HB 374, regarding the disbanding of the Unified Police Department, passed the Utah House and is being held in the State Senate as of Feb. 23.
The UPD currently serves cities and townships within the greater Salt Lake area. Copperton, Holladay, Kearns, Midvale, Magna and Millcreek are among those cities and townships.
“The Unified Police Department was created to consolidate police services between municipalities to achieve operational and financial efficiencies,” according to the Salt Lake County Sheriff’s Office.
UPD allows cities and townships to pool their funds together to pay for police services instead of paying for their own police department. “This can be compared to how Costco operates, people purchase a membership to get quality goods at a lower price,” the Office of the Sheriff said.
The UPD is currently overseen by the Salt Lake County sheriff. According to Representative Jordan Teuscher, this has been causing some kickback within his district.
Rep. Teuscher represents the southwest part of Salt Lake Valley, including South Jordan, West Jordan and Herriman. “Others there raised concerns to me that they felt like there was some double taxation issues in the Salt Lake County Sheriff Department. They felt like some of the county-wide funds were going to subsidize the Unified Police Department,” Rep. Teuscher said.
Rep. Teuscher said the southwest part of the valley came together to create their own SWAT team using city taxes, but, at the same time, the county sheriff receives county funds for a county SWAT team. Due to what is set up through UPD, the county sheriff does not have any deputies to be able to provide those services, and the county sheriff gives those county-wide funds to UPD, he said.
“So, someone living in the southwest part of the valley is paying county taxes going to a SWAT team they will never use,” Rep. Teuscher said.
Rep. Teuscher said it became apparent to him there are many shared services with county-wide dollars flowing into UPD. “There’s not a lot of accountability or transparency that is providing any benefit to the parts of the county that aren’t using UPD for their policing services,” Rep. Teuscher said.
The biggest problem Rep. Teuscher saw was the Salt Lake County Sheriff, Rosie Rivera, was also the CEO of UPD. “We have a conflict of interest where our county sheriff, who is elected by the entire county to provide law enforcement services … is also the CEO of a smaller police entity that just provides services to a small part of the county,” Rep. Teuscher said.
He said what is best for the county may not be best for UPD, and vice versa.
In a press release from the Salt Lake County Office of the Sheriff, they stated that the conflict of interest misconception has been the hardest to address. Sheriff Rivera said she has asked for evidence of this on multiple occasions but has yet to receive any.
“I am confident there is no conflict of interest and I was deeply disappointed when I was told that the perception of a conflict was enough to run a bill to fundamentally change the UPD,” Sheriff Rivera said.
However, the Salt Lake County Sheriff Department has decided to ultimately support the bill because they believe that is what is best for long-term stability.
“I have been backed into a corner by political forces and there are no easy paths out.
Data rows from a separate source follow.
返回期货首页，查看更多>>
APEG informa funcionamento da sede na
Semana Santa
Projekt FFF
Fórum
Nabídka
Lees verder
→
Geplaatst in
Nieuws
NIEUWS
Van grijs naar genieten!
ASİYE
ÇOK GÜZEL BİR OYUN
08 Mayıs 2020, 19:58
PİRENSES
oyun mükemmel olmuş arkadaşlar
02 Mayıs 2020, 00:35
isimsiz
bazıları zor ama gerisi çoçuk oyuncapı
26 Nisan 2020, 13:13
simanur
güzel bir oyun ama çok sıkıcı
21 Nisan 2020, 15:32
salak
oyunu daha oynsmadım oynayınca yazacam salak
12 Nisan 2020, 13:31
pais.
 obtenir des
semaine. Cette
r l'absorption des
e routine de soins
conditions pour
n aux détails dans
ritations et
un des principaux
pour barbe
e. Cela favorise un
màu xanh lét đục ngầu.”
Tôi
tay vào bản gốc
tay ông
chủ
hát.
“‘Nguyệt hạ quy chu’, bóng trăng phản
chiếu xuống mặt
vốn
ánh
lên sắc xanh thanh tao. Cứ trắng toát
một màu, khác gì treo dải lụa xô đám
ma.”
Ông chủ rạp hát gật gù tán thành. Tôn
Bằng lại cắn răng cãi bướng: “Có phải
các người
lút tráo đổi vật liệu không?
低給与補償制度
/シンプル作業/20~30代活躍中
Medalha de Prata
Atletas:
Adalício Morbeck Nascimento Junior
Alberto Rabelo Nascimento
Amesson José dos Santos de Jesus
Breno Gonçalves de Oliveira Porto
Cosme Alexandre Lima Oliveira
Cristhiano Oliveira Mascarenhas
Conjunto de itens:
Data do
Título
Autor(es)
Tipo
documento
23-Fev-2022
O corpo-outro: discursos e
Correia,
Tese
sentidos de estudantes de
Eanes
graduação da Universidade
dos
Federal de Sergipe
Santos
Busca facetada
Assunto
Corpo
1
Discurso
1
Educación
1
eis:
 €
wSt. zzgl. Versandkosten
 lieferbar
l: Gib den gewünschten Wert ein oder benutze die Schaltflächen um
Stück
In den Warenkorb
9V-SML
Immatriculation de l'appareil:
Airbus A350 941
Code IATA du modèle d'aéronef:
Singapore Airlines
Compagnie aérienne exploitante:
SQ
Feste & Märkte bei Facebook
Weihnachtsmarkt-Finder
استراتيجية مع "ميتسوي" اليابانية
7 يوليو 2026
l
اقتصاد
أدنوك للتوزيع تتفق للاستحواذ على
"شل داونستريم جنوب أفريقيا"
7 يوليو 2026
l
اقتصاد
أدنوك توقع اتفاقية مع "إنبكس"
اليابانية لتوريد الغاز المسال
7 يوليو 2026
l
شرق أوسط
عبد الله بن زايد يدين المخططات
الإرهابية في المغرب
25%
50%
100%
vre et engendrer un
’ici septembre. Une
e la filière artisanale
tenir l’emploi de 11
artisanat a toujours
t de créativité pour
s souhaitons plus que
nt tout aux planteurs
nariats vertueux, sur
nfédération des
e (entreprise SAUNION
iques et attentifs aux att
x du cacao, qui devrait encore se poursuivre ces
I am supporting the bill because I have a responsibility to create long-term stability for public safety for the residents of Salt Lake County and the people who work for UPD,” Sheriff Rivera said.
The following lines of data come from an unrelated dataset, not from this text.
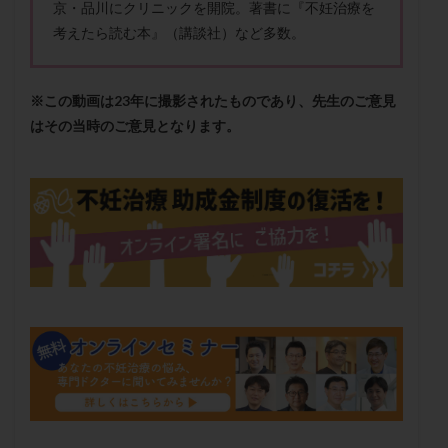
京・品川にクリニックを開院。著書に『不妊治療を
メンタル
モザイク杯
モザイク胚
考えたら読む本』（講談社）など多数。
ラクトバチルス
ラクトフェリン
ラパロドリリング
リュープリン
リュープロレリン注射
ルトラール
※この動画は23年に撮影されたものであり、先生のご意見
レコベル
レトロゾール
レルミナ
はその当時のご意見となります。
ロバートソン
ロング法
一般不妊治療
下垂体不全
不妊
不妊検査
不妊治療
不妊治療後の過ごし方
不妊症
不妊鍼灸
不整脈
不正出血
不眠
不育症
不育症検査
両側卵管切除術
両卵管閉塞
中絶
中隔子宮
主治医変更
乏精子症
乳がん
乳酸菌
二人目不妊
二人目妊活
二段階胚移植
亜急性甲状腺炎
亜鉛
人工授精
低AMH
低グレード胚
低体重
低刺激
低年齢
低温期
体づくり
体外受精
体質改善
体重増加
体重管理
体験談
保険診療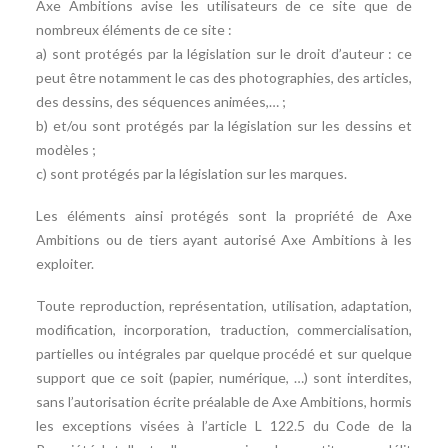
Axe Ambitions avise les utilisateurs de ce site que de
nombreux éléments de ce site :
a) sont protégés par la législation sur le droit d’auteur : ce
peut être notamment le cas des photographies, des articles,
des dessins, des séquences animées,… ;
b) et/ou sont protégés par la législation sur les dessins et
modèles ;
c) sont protégés par la législation sur les marques.
Les éléments ainsi protégés sont la propriété de Axe
Ambitions ou de tiers ayant autorisé Axe Ambitions à les
exploiter.
Toute reproduction, représentation, utilisation, adaptation,
modification, incorporation, traduction, commercialisation,
partielles ou intégrales par quelque procédé et sur quelque
support que ce soit (papier, numérique, …) sont interdites,
sans l’autorisation écrite préalable de Axe Ambitions, hormis
les exceptions visées à l’article L 122.5 du Code de la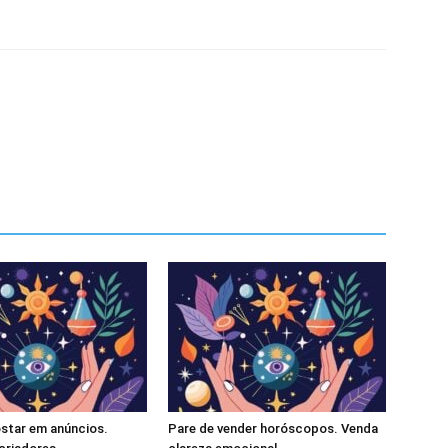
star em anúncios.
Pare de vender horóscopos. Venda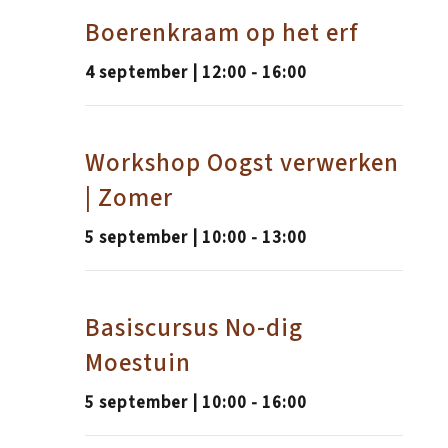
Boerenkraam op het erf
4 september | 12:00
-
16:00
Workshop Oogst verwerken
| Zomer
5 september | 10:00
-
13:00
Basiscursus No-dig
Moestuin
5 september | 10:00
-
16:00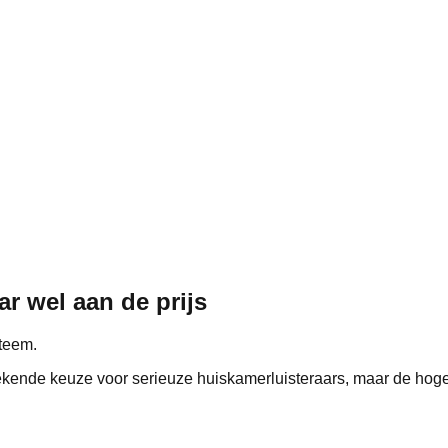
 wel aan de prijs
teem.
kende keuze voor serieuze huiskamerluisteraars, maar de hoge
The Salt Lake County Sheriff Department believes killing this bill will only lead to the inevitable disbanding of the UPD.
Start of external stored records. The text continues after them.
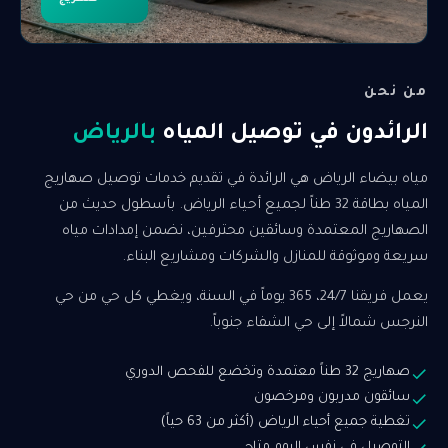
من نحن
الرائدون في توصيل المياه
بالرياض
مياه بيضاء الرياض هي الرائدة في تقديم خدمات توصيل صهاريج
المياه بطاقة 32 طناً لجميع أحياء الرياض. بأسطول حديث من
الصهاريج المعتمدة وسائقين محترفين، نضمن إمدادات مياه
سريعة وموثوقة للمنازل والشركات ومشاريع البناء.
يعمل فريقنا 24/7، 365 يوماً في السنة، ويغطي كل حي من حي
النرجس شمالاً إلى حي الشفاء جنوباً.
صهاريج 32 طناً معتمدة وتخضع للفحص الدوري
سائقون مدربون ومرخصون
تغطية جميع أحياء الرياض (أكثر من 63 حياً)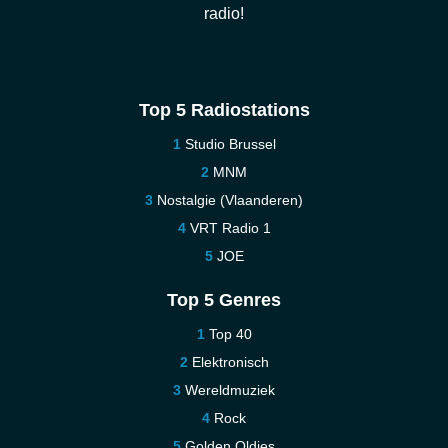
radio!
Top 5 Radiostations
Studio Brussel
MNM
Nostalgie (Vlaanderen)
VRT Radio 1
JOE
Top 5 Genres
Top 40
Elektronisch
Wereldmuziek
Rock
Golden Oldies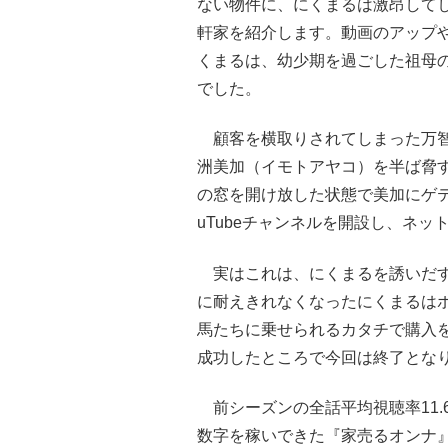
ない物件に、にくまるは激昂して
軒家を紹介します。動画のアップ
くまるは、幼少期を過ごした祖母
でした。
顧客を横取りされてしまった万智
洲美加（イモトアヤコ）を半ば脅
の窓を開け放した状態で美加にゲテ
uTubeチャンネルを開設し、ネ
実はこれは、にくまるを誘いだす
に耐えきれなくなったにくまるは
馬たちに乗せられるカタチで購入
成功したところで今回は終了とな
前シーズンの全話平均視聴率11.6
数字を稼いできた『家売るオンナ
Utah County Sheriff Mike Smith said, “This has not been an easy road or decision for Sheriff Rivera. All Utah Sheriffs are standing by to support her and her team as they face an inevitably difficult transition, either through this bill or another coordinated effort. Protecting public safety and the right to vote for your sheriff is paramount.”
If this bill passes, the dissolving of the UPD would take place July 1, 2025, leaving plenty of room for the cities and townships to decide what they want to do in regards to policing.
“I figured the best thing that we could do is just get the state out of the business of telling the county what they can and can’t do in terms of policing force,” Rep. Teuscher said.
This bill gives control back to local cities to decide, Rep. Teuscher added. They can decide if they want to contract with the sheriff, have their own police force or work with other cities to create a combined police force.